La majeure partie de l’intrigue se déroule dans cette grande demeure familiale où évoluent ceux qui restent, ou plutôt les abandonnés. Dans ce grand espace où leur mère étouffait, il y a de la place pour les questions. Le questionnement, c’est d’abord celui du père, lui-même confronté à celui de ses enfants, l’un silencieux, l’autre en demande. Et par cela, le regard du réalisateur sur la famille : qu’est-ce qui constitue une famille ? Jusqu’où peut-on parler de famille ? Un thème que Nicolas Birkenstock connaît bien puisqu’il l’a déjà abordé dans ses précédentes réalisations (les courts-métrages "Mon miroir" ou "Le Bout des doigts"), sans savoir à l’époque que les débats sur la famille reviendraient aujourd’hui dans l’actualité.

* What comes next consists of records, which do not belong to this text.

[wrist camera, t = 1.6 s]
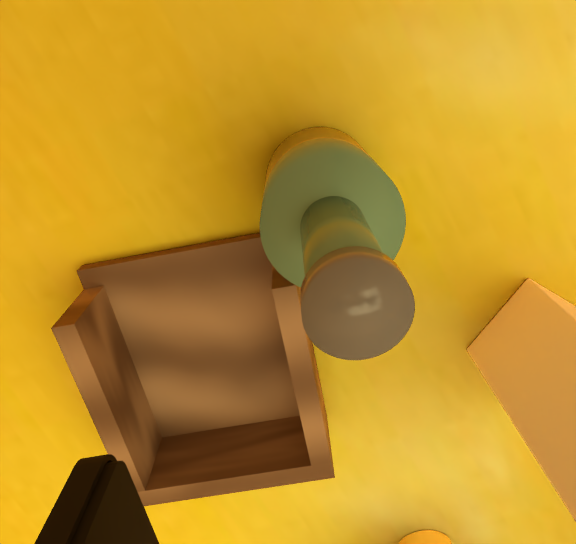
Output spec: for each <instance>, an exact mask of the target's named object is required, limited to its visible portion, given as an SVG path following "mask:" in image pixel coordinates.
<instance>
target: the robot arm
mask: <svg viewBox="0 0 576 544" xmlns="http://www.w3.org/2000/svg"><path fill="white" fill-rule="evenodd" d="M35 544H159V542H158V540H157V537H156V535H155V533H154V530H153V528H152V526H151V523H150V521H149V518H148V516H147V514H146V511H145V509H144V506H143V504H142V502H141V499H140V497H139V494H138V492H137V490H136V487H135V485H134V482H133V480H132V478H131V475H130V473H129V471H128V468H127V466H126V464H125V462H123V461H117V460H116V458H115V456H113V455H112V454H107V455H101V456H95V457H89V458H83V459H80V460H79V461H78V462H77V463H76V465H75V466H74V468H73V470H72V472H71V474H70V476H69V478H68V480H67V482H66V484H65V486H64V487H63V489H62V491H61V493H60V495H59V497H58V499H57V501H56V503H55V505H54V507H53V509H52V511H51V513H50V515H49V517H48V519H47V520H46V522H45V524H44V526H43V528H42V530H41V532H40V534H39V536H38V538H37V540H36V542H35Z"/></svg>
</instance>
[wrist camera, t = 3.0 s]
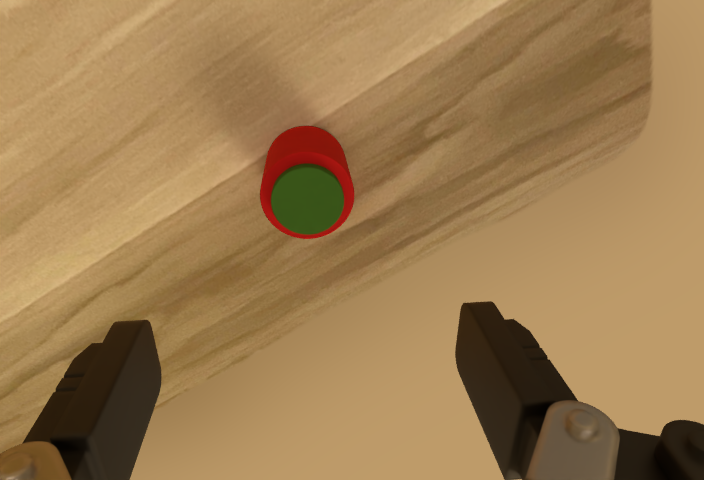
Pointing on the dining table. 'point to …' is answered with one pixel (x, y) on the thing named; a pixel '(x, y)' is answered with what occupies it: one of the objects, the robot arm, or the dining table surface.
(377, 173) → the dining table surface
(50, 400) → the robot arm
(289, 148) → the green-capped red cylinder
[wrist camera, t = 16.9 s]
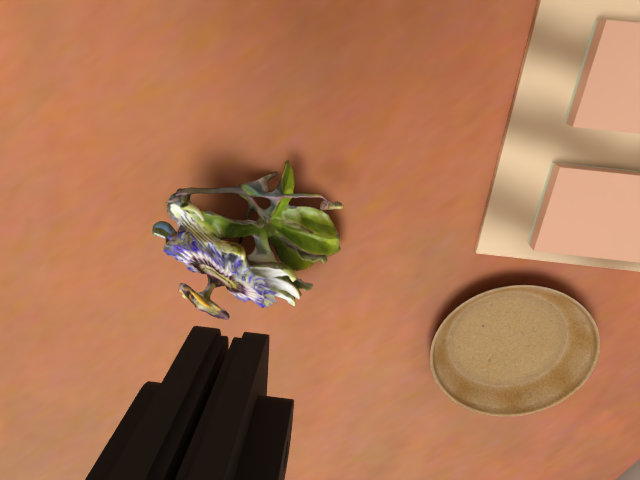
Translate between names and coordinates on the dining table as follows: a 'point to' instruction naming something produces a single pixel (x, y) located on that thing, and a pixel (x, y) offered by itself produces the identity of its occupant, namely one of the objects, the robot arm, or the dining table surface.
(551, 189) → the tile
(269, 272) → the passion flower
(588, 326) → the plant saucer
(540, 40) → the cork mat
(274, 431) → the robot arm
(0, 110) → the dining table surface
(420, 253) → the dining table surface
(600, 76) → the tile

Et pour traiter ce sujet délicat, Nicolas Birkenstock choisit la simplicité. La narration est épurée, une qualité que l’on retrouve dans la mise en scène avec l’ouverture du film au ralenti, la grâce des images de trampoline où l’on s’envolerait presque avec Violette (Armande Boulanger) ou encore l’enchainement éthéré des plans. Malgré la tempête intérieure que vivent les personnages, Nicolas Birkenstock prend le temps de poser chacun de ses cadres avec un calme certain, sans verser non plus dans la rigidité. C’est cette contradiction maitrisée qui rend le film précieux dans sa forme, laissant au fond faire son boulot.
Le fond c’est la confrontation des présents à l’absence. Peu habitué à jouer au père, André est subitement renvoyé à son rôle. Et dans cette tâche peu aisée, il trouve progressivement ses marques et se surprend même à se redécouvrir. Alors que Paula étouffait, André apprend lui, à respirer.
La réussite de ce doux mélange se trouve enfin du coté des acteurs et de leur sincérité dans le jeu. Armande Boulanger, découverte cette année dans le long-métrage de Nicolas Bary "Au bonheur de ogres", tient tête à son père avec fermeté. Lola Dueñas, actrice espagnole vu chez Almodovar ("Volver", "Étreintes brisées" ou "Les Amants passagers"), nous laisse croire à la possibilité d’un envol malgré sa courte présence à l’écran. Enfin, en père de famille maladroit et désorienté, Philippe Torreton est quant à lui, touchant.
Du vertige à la reconstruction, on apprécie la finesse du cheminement qui se dessine comme un fil tendu au dessus du précipice. Dans ce puzzle familial où chacun vient trouver sa place, Nicolas Birkenstock se fraye, avec ce premier long-métrage, un chemin entre délicatesse et bienveillance.